Exclude the pictures, then copy all remaining records exactly.

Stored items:
◇ ◇ ◇ ◇ ◇

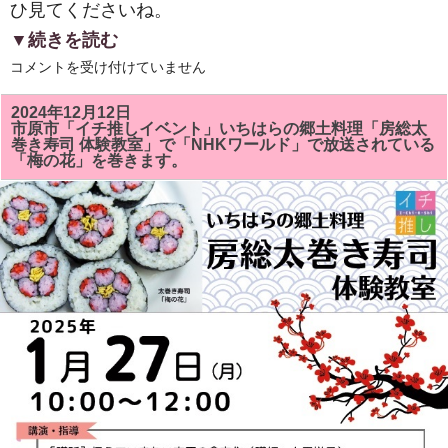
ひ見てくださいね。
▼続きを読む
２
コメントを受け付けていません
０
２
５
2024年12月12日
年
市原市「イチ推しイベント」いちはらの郷土料理「房総太
新
巻き寿司 体験教室」で「NHKワールド」で放送されている
年
「梅の花」を巻きます。
明
け
ま
し
て
お
め
で
と
う
ご
ざ
い
ま
す。
は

◇ ◇ ◇ ◇ ◇

(SOLUTION FOR THIS PROBLEM)
ひ見てくださいね。
▼続きを読む
２
コメントを受け付けていません
０
２
５
2024年12月12日
年
市原市「イチ推しイベント」いちはらの郷土料理「房総太
新
巻き寿司 体験教室」で「NHKワールド」で放送されている
年
「梅の花」を巻きます。
明
け
ま
し
て
お
め
で
と
う
ご
ざ
い
ま
す。
は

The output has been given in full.